Vzglyad became one of the symbols of perestroika. It shook up the late 80’s Soviet public notion of TV broadcasting and journalism in general. The program showed young hosts wearing informal clothing, live broadcasting and used popular music videos as music breaks. All of that was completely opposite to what an average Soviet viewer had been used to—strictly rehearsed and censored programs. Vzglyad was widely known and discussed by society and media. It was especially popular among urban youth who represented the interests of the new generation, a generation that wanted change. Usually, hosts invited guests, such as popular political figures or celebrities, and discussed present-day social issues.

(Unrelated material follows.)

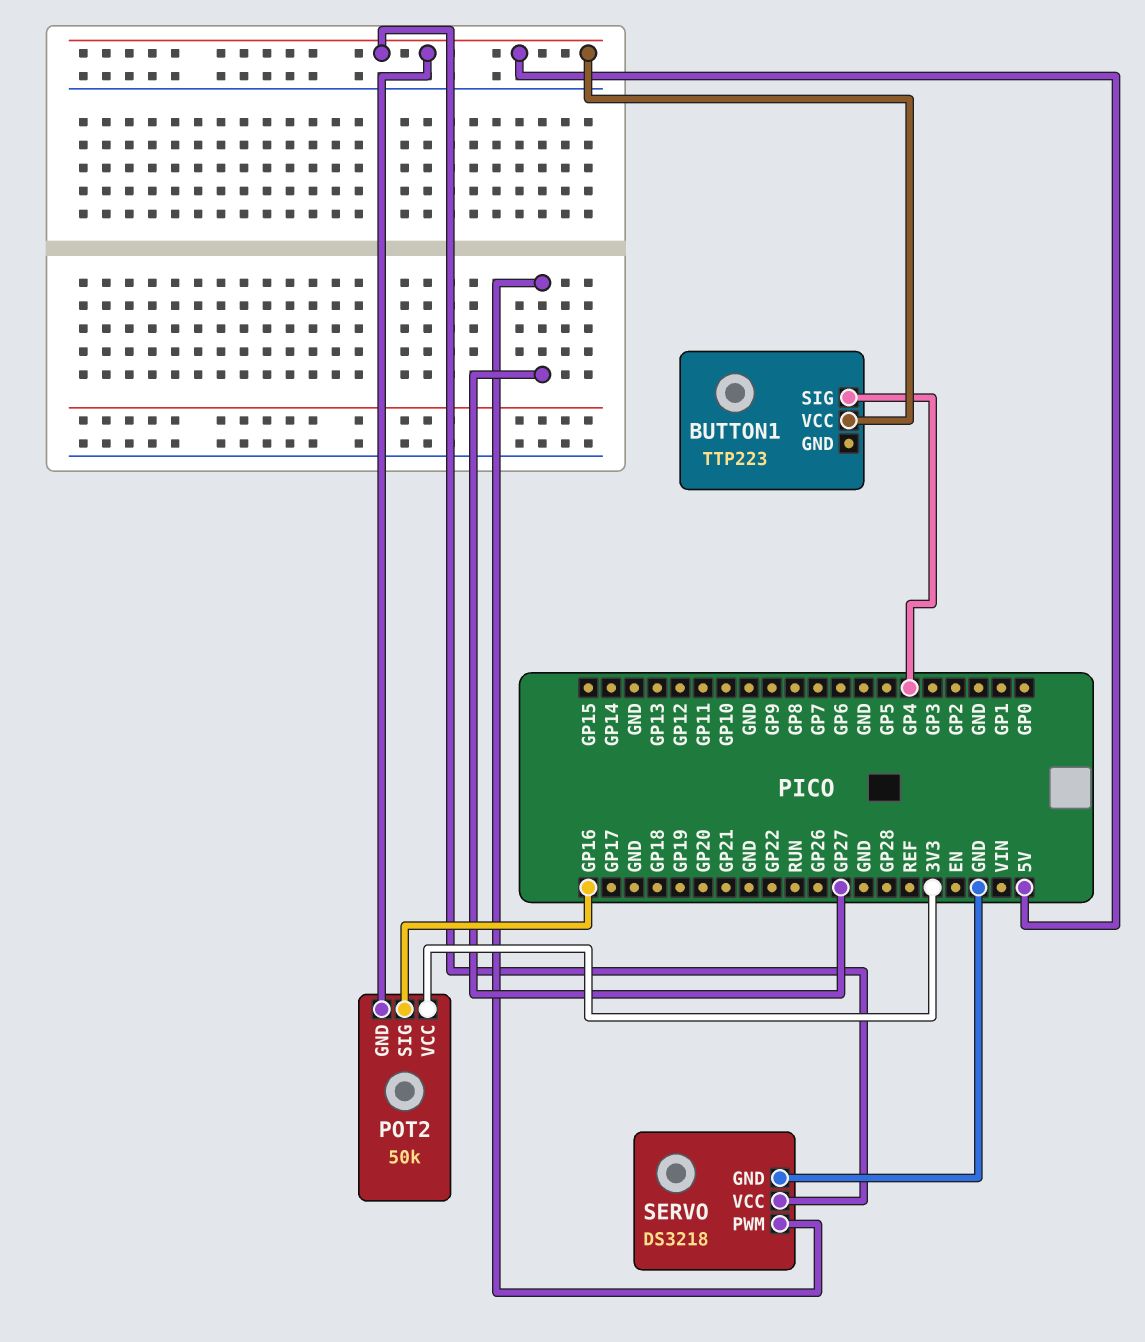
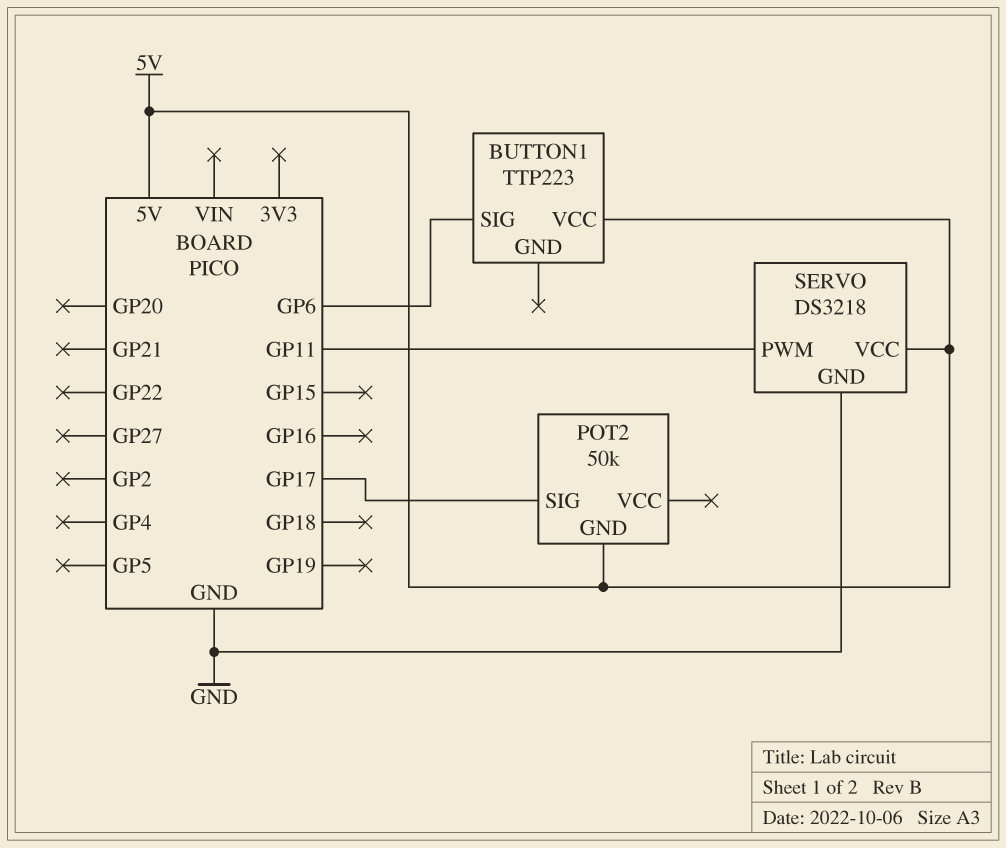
BUTTON1 pin SIG: GP4 -> GP6
POT2 pin SIG: GP16 -> GP17
POT2 pin VCC: 3V3 -> none
SERVO pin PWM: GP27 -> GP11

Russian journalist Vladimir Mukusev emphasized that the program’s strong side wasn’t the hosts but the guests. He once said in an interview that Vzglyad is not only a story because it influenced the government’s decision-making process. For example, for the first time the first legal Soviet millionaire Artyom Tarasov was shown to public within the walls of Vzglyads studio. A discussion of high prices for party membership cards let to a grand scandal which, in its turn, led to enactment which created the legal basis for the country's transition to a multi-structural economy and a real market.

== Variations ==
The format and success of Vzglyad inspired adaptations and variations in other Soviet republics and post-Soviet states. In Latvian SSR, the program Labvakar (Good Evening!) premiered on January 31, 1988, on Latvian Television (LTV). Following Vzglyad's model, Labvakar addressed social and political issues while subtly challenging Soviet censorship. It became a significant platform for pro-independence sentiment, contributing to Latvia's movement toward sovereignty. Labvakar became a trusted source of alternative information, garnering significant public support. The show’s popularity protected it from complete suppression, as it resonated with growing nationalist sentiments. By exposing Soviet injustices and promoting transparency, it contributed to the eventual restoration of Latvia’s independence on May 4, 1990.